Monday, March 04, 2013

Call to Action

(This is the beginning of a short story based on life in a Cincinnati branding agency. Loosely, but not currently, autobiographical.)


He sits in a rectangular room, not a cubicle. It has a door, and usually it is closed. He likes it closed, so that people can't see what he is doing, which usually is reading a book or surfing the net or writing on a pad of paper. He is afraid that others might think he is not working, and in fact most of the time he is not — that is, not doing the work they pay him for.

No, he isn't neglecting his job — it's just that there isn't enough to keep him busy all the time. When he first discovered this, he was nervous, and kept asking people if there was anything he could do. Usually there wasn't, so he began to fill up the time with other activities, especially reading. Now he counts on having lots of time to read and resents it if he doesn't.

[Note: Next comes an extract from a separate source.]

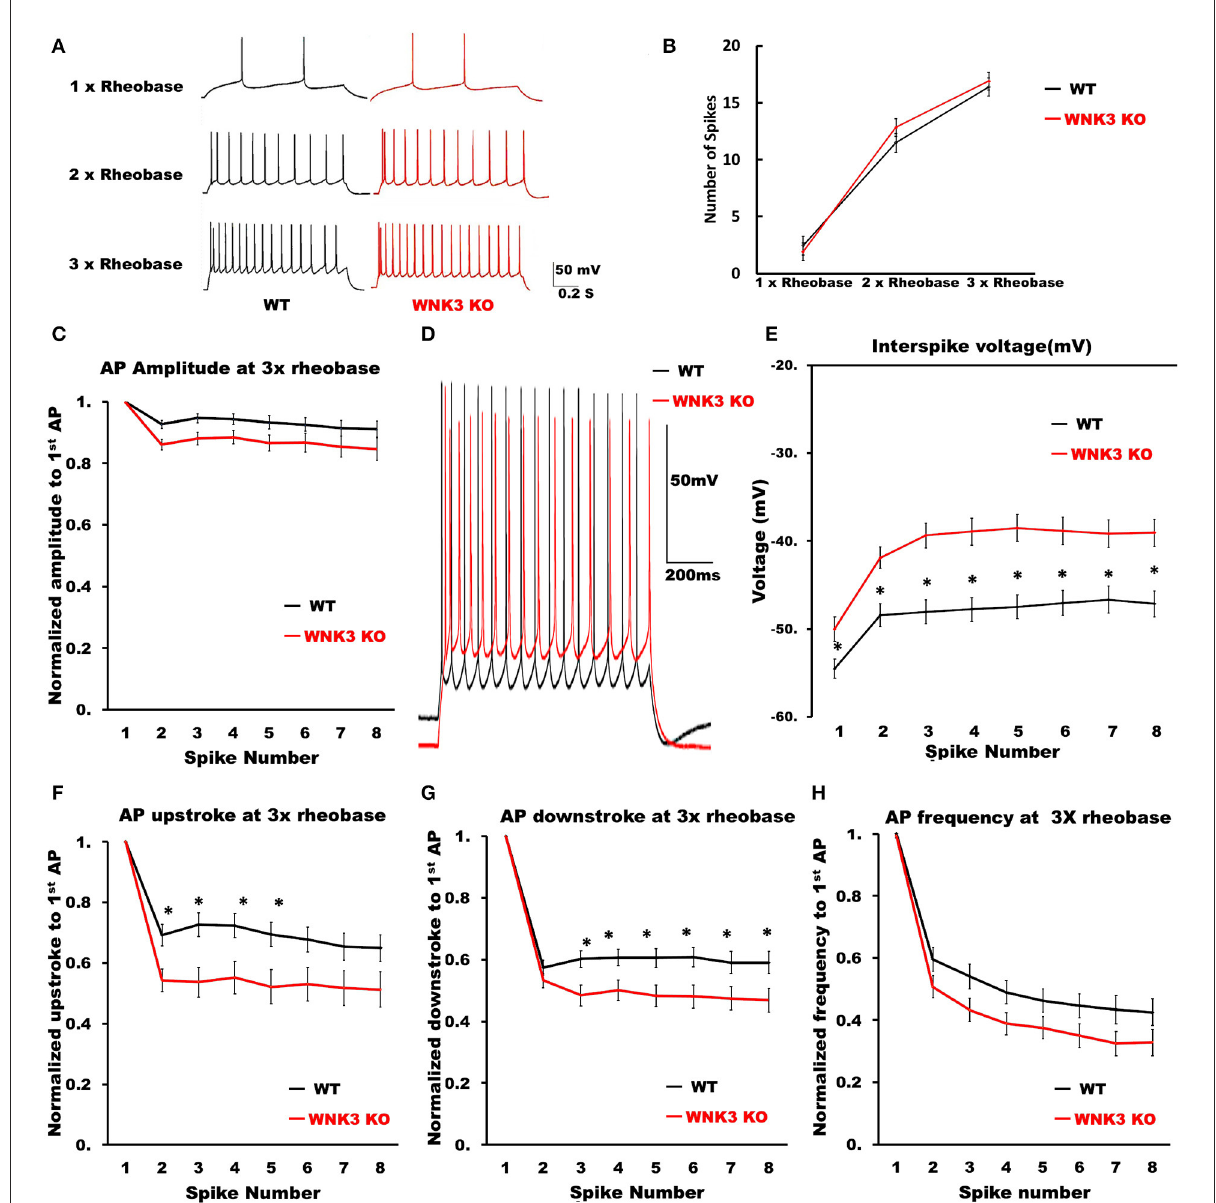
FIGURE7 Repetitive firing frequencies are not affected in WNK3 KO neurons at multiples of rheobase currents. (A) Representative traces for repetitive firing at 1X, 2X, and 3X rheobase currents. WT (black) and WNK3 KO (red). The current injection duration is 1,000ms. Scale bar as in figure inset (50mV, 200ms). (B) Plot of the relationship between the number of spikes and current injection at 1X, 2X, and 3X rheobase currents; WT (black) and WNK3 KO (red). (C) Normalized to first AP amplitude for first eight spikes at 3X rheobase. (D) Representative repetitive firing traces for 1,000ms current injection at 3X rheobase currents for layer V pyramidal neurons (WT, black and WNK3 KO, red). Note the persistent depolarized interspike voltage in WNK3 KO neuron. Scale bar as in figure inset (50mV, 200ms). (E) Quantitative analysis of interspike voltage at 3 X rheobase ( t- test , * P < 0.05). (F) Normalized AP upstroke for the first eight spikes at 3X rheobase indicates a significant reduction in upstroke during repetitive firing ( t- test , * P < 0.05). (G) Normalized AP downstroke at 3X rheobase is significantly slower ( t- test , * P < 0.05). (H) However, normalized instantaneous frequencies at 3X rheobase are not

His "desk" is a kind of table built into the wall, whose surface is covered with a plastic that reminds him of the lunch counters in cheap diners. At one end of it rests the computer monitor; the keyboard sits on a movable tray bolted to the undersurface of the "desk." To the right of the monitor sits a stereo in the shape of a cube: it contains a CD player, radio, and cassette player. The cube's face is liberally outfitted with buttons, toggles, knobs, plugs, and controls, most of which he doesn't use. Then comes a phone, then a rubber sleeve made for holding cold drink cans, but now holding pens and pencils; then a row of books, including novels, dictionaries, the Chicago Manual, three or four old magazines, some plastic file boxes with a collection of old memos, a binder of Ingredient information. The row slants lazily to the right and is kept from falling by a cardboard box of slides and transparencies that he is expected to catalog, a task he has been meaning to do for several months.

The foreground of the desk is occupied by pads of paper, a scattering of CDs, a stapler, a coffee cup, tape dispenser, various binders, a time sheet, and a little plastic box with a hole in the top to shake paper clips out of. Now the hole holds a small chocolate egg wrapped in bright foil.

On the wall is a poster advertising a book he wrote years ago, now out of print, and a calendar of castle pictures, hung by a push tack. A thin black wire stretches up from the back of the music cube across the calendar and winds around the push tack: the antenna. This improves reception.

On a pad in front of him, a list of words: Attention. Customer. Benefits. Differentiate. Prove. Credibility. Value. Call to action.